=== Document excerpt ===
#####

In one of Mr Simpson’s many introspective essays published sometime in 2000 in an edition of High Life, the British Airways in-flight magazine; John Simpson wrote what I consider to be one of the most beautiful articles about Nigeria ever written by a non-Nigerian. In the said article, he bared his soul while declaring his love for a country that he said was probably one of the best countries in the world to live in despite the odds and challenges.

Surely there are things Mr Simpson must have seen or experienced to have made him arrive at such a conclusion. Such an endorsement coming from a widely travelled man and writer obviously beats the many battering at the keyboards of the Michael Peels of this world who may have overstayed their welcome, and should now be thinking of packing their bags and leaving the beautiful continent; the land of the great rivers and the rising sun.

I guess it is only Michael Peel that can produce the statistical formula he used to arrive at the alleged amount of money the United Kingdom loses annually to Nigerian fraudsters, if his billion pounds calculations were true, would there have still been a need for Nigeria and the rest of Africa to be asking for debt cancellation? Would such gigantic proceeds of crime not have been visible on the ground? Would all the roads and pavements in Nigeria not be tarred and paved with gold, and would the economy of the United Kingdom not have seriously felt the impact of such illegal capital flights moving out of the economy to Nigeria?

Michael Peel should please get another vocation and leave Nigeria and Nigerians alone. Scare mongering is hardly what the world needs at this stage, particularly the United Kingdom which currently grapples with a myriad of issues including large scale corporate fraud (post Enron, Andersen, WorldCom, Tyco etc), organized crime, poverty, anti-social behaviours, teenage pregnancy, threat of terrorism and rising unemployment etc. If he is so much concerned, he should be parading the studios of the BBC, ITV, Channels 4 and 5 as well as Sky exhorting his people and advising them not to give away their billions of pounds to Nigerians.

Africans and their governments share part of the blame for not fighting their own battles themselves. They have repeatedly failed to invest in their own media systems and infrastructures with which to tell their own stories. It may be along this line though that the Nigerian government-owned Nigerian Television Authority (NTA) recently started broadcasting internationally. Worthy of note also is the reported plans by Nigeria’s News Agency of Nigeria (NAN) to begin a 24-hour transmission from January 2007 like other global news wires. These are all positive moves which if sustained in the longer term would give Nigeria a voice on the global arena, in addition to the little efforts of privately owned terrestrial channels such as Africa Independent Television (AIT), Bright Entertainment Network (BEN) Television, and OBE etc.

#####

Dataset entries
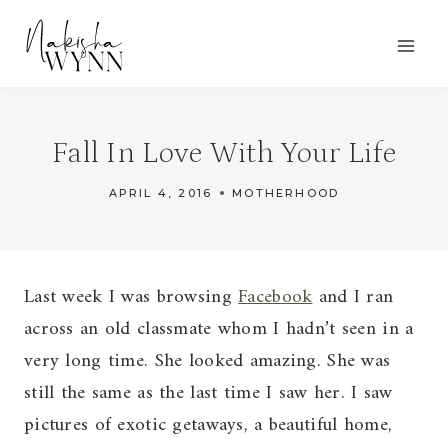
Skip
to
content
Fall In Love With Your Life
APRIL 4, 2016
MOTHERHOOD
Last week I was browsing
Facebook
and I ran
across an old classmate whom I hadn’t seen in a
very long time. She looked amazing. She was
still the same as the last time I saw her. I saw
pictures of exotic getaways, a beautiful home,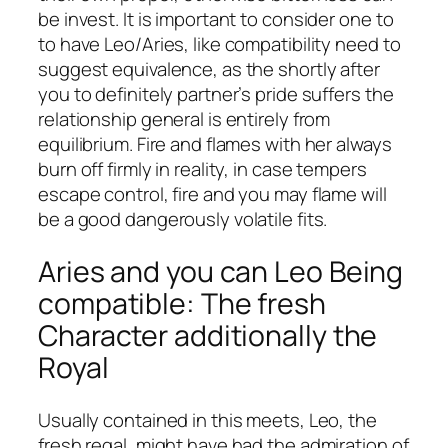
be invest. It is important to consider one to
to have Leo/Aries, like compatibility need to
suggest equivalence, as the shortly after
you to definitely partner’s pride suffers the
relationship general is entirely from
equilibrium. Fire and flames with her always
burn off firmly in reality, in case tempers
escape control, fire and you may flame will
be a good dangerously volatile fits.
Aries and you can Leo Being
compatible: The fresh
Character additionally the
Royal
Usually contained in this meets, Leo, the
fresh regal, might have had the admiration of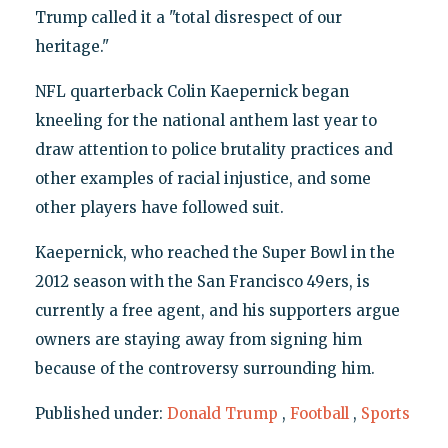
Trump called it a "total disrespect of our
heritage."
NFL quarterback Colin Kaepernick began
kneeling for the national anthem last year to
draw attention to police brutality practices and
other examples of racial injustice, and some
other players have followed suit.
Kaepernick, who reached the Super Bowl in the
2012 season with the San Francisco 49ers, is
currently a free agent, and his supporters argue
owners are staying away from signing him
because of the controversy surrounding him.
Published under:
Donald Trump
,
Football
,
Sports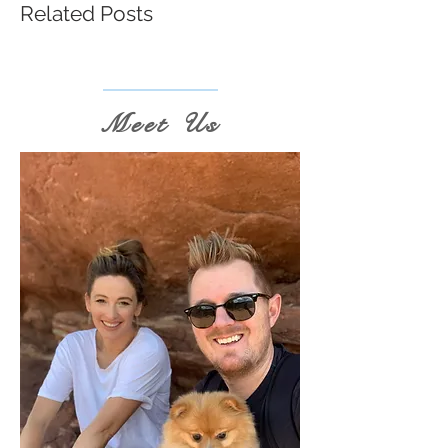
Related Posts
Meet Us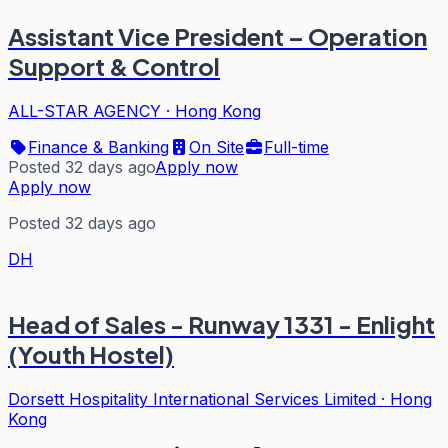
Assistant Vice President – Operation
Support & Control
ALL-STAR AGENCY
·
Hong Kong
Finance & Banking
On Site
Full-time
Posted 32 days ago
Apply now
Apply now
Posted 32 days ago
DH
Head of Sales - Runway 1331 - Enlight
(Youth Hostel)
Dorsett Hospitality International Services Limited
·
Hong
Kong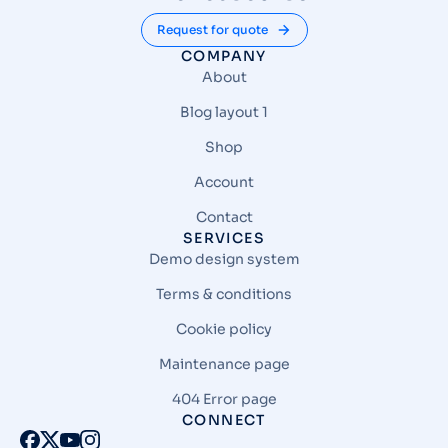
Request for quote
COMPANY
About
Blog layout 1
Shop
Account
Contact
SERVICES
Demo design system
Terms & conditions
Cookie policy
Maintenance page
404 Error page
CONNECT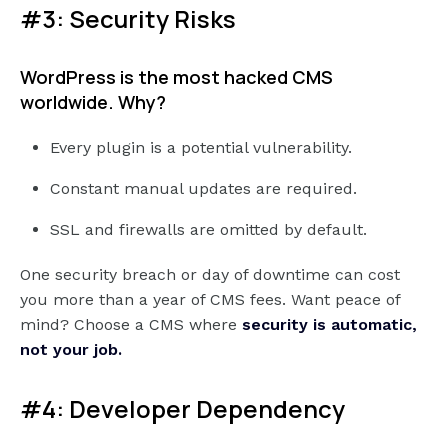
#3: Security Risks
WordPress is the most hacked CMS
worldwide. Why?
Every plugin is a potential vulnerability.
Constant manual updates are required.
SSL and firewalls are omitted by default.
One security breach or day of downtime can cost
you more than a year of CMS fees. Want peace of
mind? Choose a CMS where
security is automatic,
not your job.
#4: Developer Dependency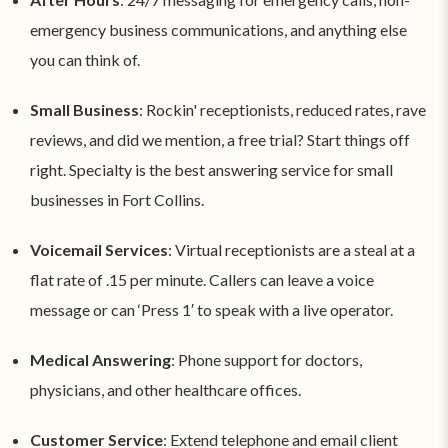
emergency business communications, and anything else
you can think of.
Small Business
: Rockin' receptionists, reduced rates, rave
reviews, and did we mention, a free trial? Start things off
right. Specialty is the best answering service for small
businesses in Fort Collins.
Voicemail Services
: Virtual receptionists are a steal at a
flat rate of .15 per minute. Callers can leave a voice
message or can ‘Press 1′ to speak with a live operator.
Medical Answering
: Phone support for doctors,
physicians, and other healthcare offices.
Customer Service
: Extend telephone and email client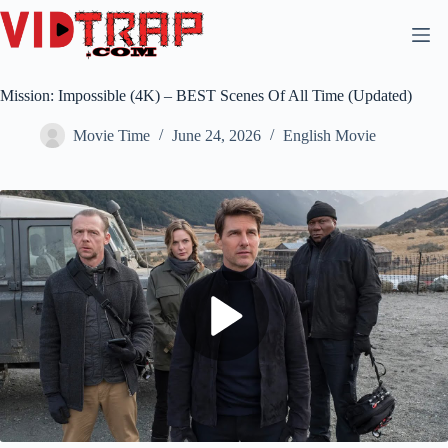
Mission: Impossible (4K) – BEST Scenes Of All Time (Updated)
Movie Time
June 24, 2026
English Movie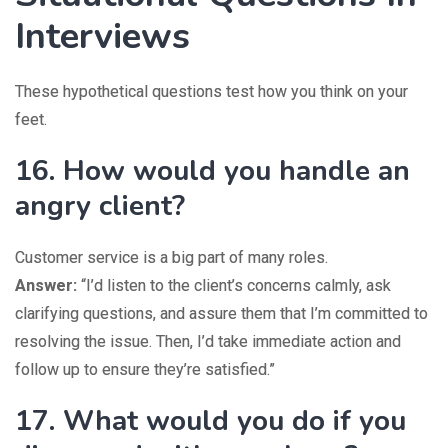
Interviews
These hypothetical questions test how you think on your
feet.
16. How would you handle an
angry client?
Customer service is a big part of many roles.
Answer:
“I’d listen to the client’s concerns calmly, ask
clarifying questions, and assure them that I’m committed to
resolving the issue. Then, I’d take immediate action and
follow up to ensure they’re satisfied.”
17. What would you do if you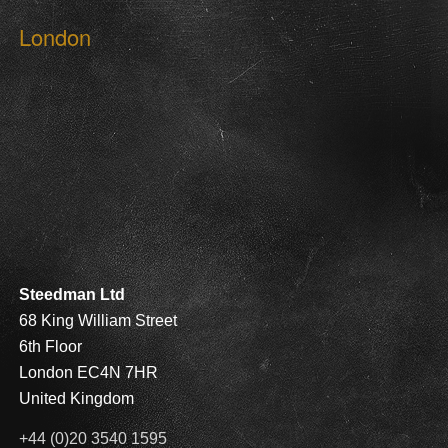
London
Steedman Ltd
68 King William Street
6th Floor
London EC4N 7HR
United Kingdom
+44 (0)20 3540 1595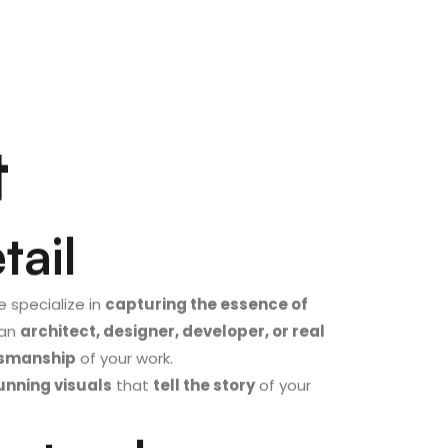
t
tail
e specialize in
capturing the essence of
 an
architect, designer, developer, or real
ftsmanship
of your work.
unning visuals
that
tell the story
of your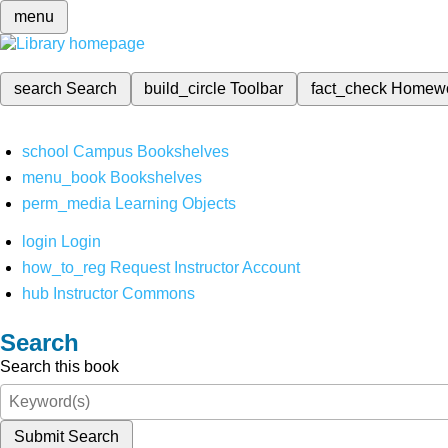
menu
search
Search
build_circle
Toolbar
fact_check
Homew
school
Campus Bookshelves
menu_book
Bookshelves
perm_media
Learning Objects
login
Login
how_to_reg
Request Instructor Account
hub
Instructor Commons
Search
Search this book
Submit Search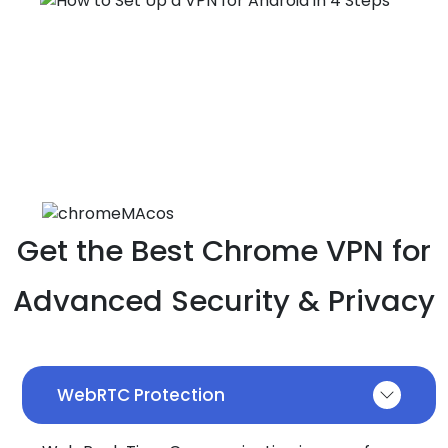
Get the Best Chrome VPN for
Advanced Security & Privacy
WebRTC Protection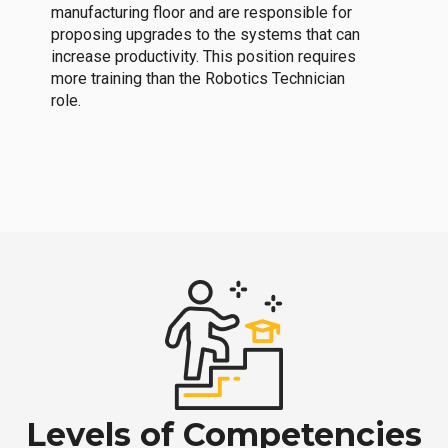
manufacturing floor and are responsible for
proposing upgrades to the systems that can
increase productivity. This position requires
more training than the Robotics Technician
role.
Levels of Competencies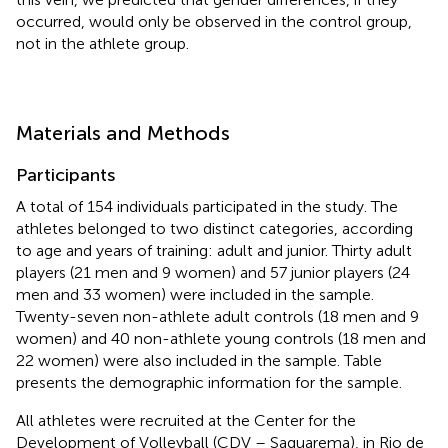
occurred, would only be observed in the control group,
not in the athlete group.
Materials and Methods
Participants
A total of 154 individuals participated in the study. The
athletes belonged to two distinct categories, according
to age and years of training: adult and junior. Thirty adult
players (21 men and 9 women) and 57 junior players (24
men and 33 women) were included in the sample.
Twenty-seven non-athlete adult controls (18 men and 9
women) and 40 non-athlete young controls (18 men and
22 women) were also included in the sample. Table
presents the demographic information for the sample.
All athletes were recruited at the Center for the
Development of Volleyball (CDV – Saquarema), in Rio de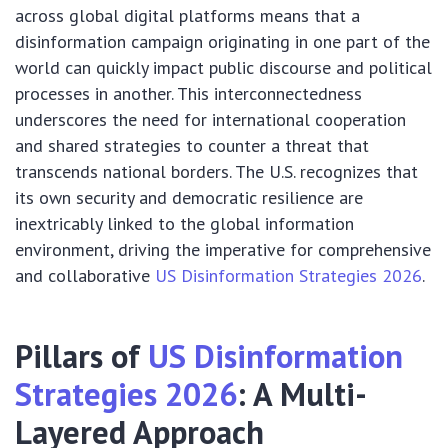
across global digital platforms means that a
disinformation campaign originating in one part of the
world can quickly impact public discourse and political
processes in another. This interconnectedness
underscores the need for international cooperation
and shared strategies to counter a threat that
transcends national borders. The U.S. recognizes that
its own security and democratic resilience are
inextricably linked to the global information
environment, driving the imperative for comprehensive
and collaborative
US Disinformation Strategies 2026
.
Pillars of
US Disinformation
Strategies 2026
: A Multi-
Layered Approach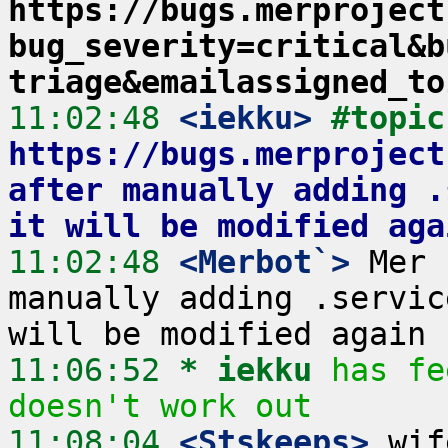
https://bugs.merproject
bug_severity=critical&b
triage&emailassigned_to
11:02:48
 <iekku>
#
https://bugs.merproject
after manually adding .
it will be modified aga
11:02:48
 <Merbot`>
 Mer 
manually adding .servic
11:06:52 
* iekku
has fe
doesn't work out
11:08:04
 <Stskeeps>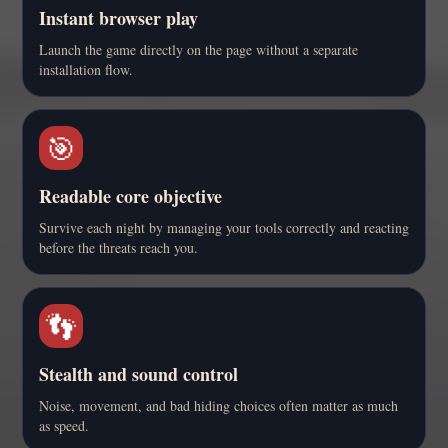
Instant browser play
Launch the game directly on the page without a separate
installation flow.
🎯
Readable core objective
Survive each night by managing your tools correctly and reacting
before the threats reach you.
👣
Stealth and sound control
Noise, movement, and bad hiding choices often matter as much
as speed.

#####

=== Prompt 1 ===
Based on the commentary on Nigeria's image abroad, decide whether each statement below is accurate. Answer yes or no for each, and quote the words from the commentary that settle it.
(a) John Simpson's article appeared in the British Airways in-flight magazine.
(b) The News Agency of Nigeria has already begun broadcasting around the clock.
(c) The writer holds Africans and their governments partly responsible.
=== Prompt 2 ===
Carry on the commentary on Nigeria's image abroad, starting after its final sentence.

=== Your response 1 ===
(a) Yes: "published sometime in 2000 in an edition of High Life, the British Airways in-flight magazine"
(b) No: "the reported plans by Nigeria’s News Agency of Nigeria (NAN) to begin a 24-hour transmission from January 2007"
(c) Yes: "Africans and their governments share part of the blame for not fighting their own battles themselves."

=== Your response 2 ===
The attempt by Mr Peel to palm off his guestimates as research in order to support his position and those of his paymasters is indeed appalling; if only he was sincere, a casual probe would have told him that most of the scam emails do not originate from Nigeria, agreed some unscrupulous Nigerians may have popularised the scams but other citizens of the world including citizens of the United Kingdom have since perfected it. Mr Peel can not argue for sure that the daily Euro Millions Prize Monies’ and such similar scam emails which bombard our email boxes daily all originate from Nigeria, or does he not watch the BBC Watchdog programme? How many Nigerians have been featured in that programme? Are the usual suspects not his fellow countrymen and women who get caught in the act while attempting to fleece other law abiding citizens including pensioners of their hard earned money? The age-old reliance by African countries on western media such as the BBC, Financial Times, CNN, VOA etc for information has not really done Africa much good. The time has come for Africa and Africans to start telling their own stories, and to commit Michael Peel and his co-travellers who feast on Africa’s misfortunes, and are always quick to condemn, judge, blame and criminalise the good people of Africa with their myopic reports to the rubbish bins of history.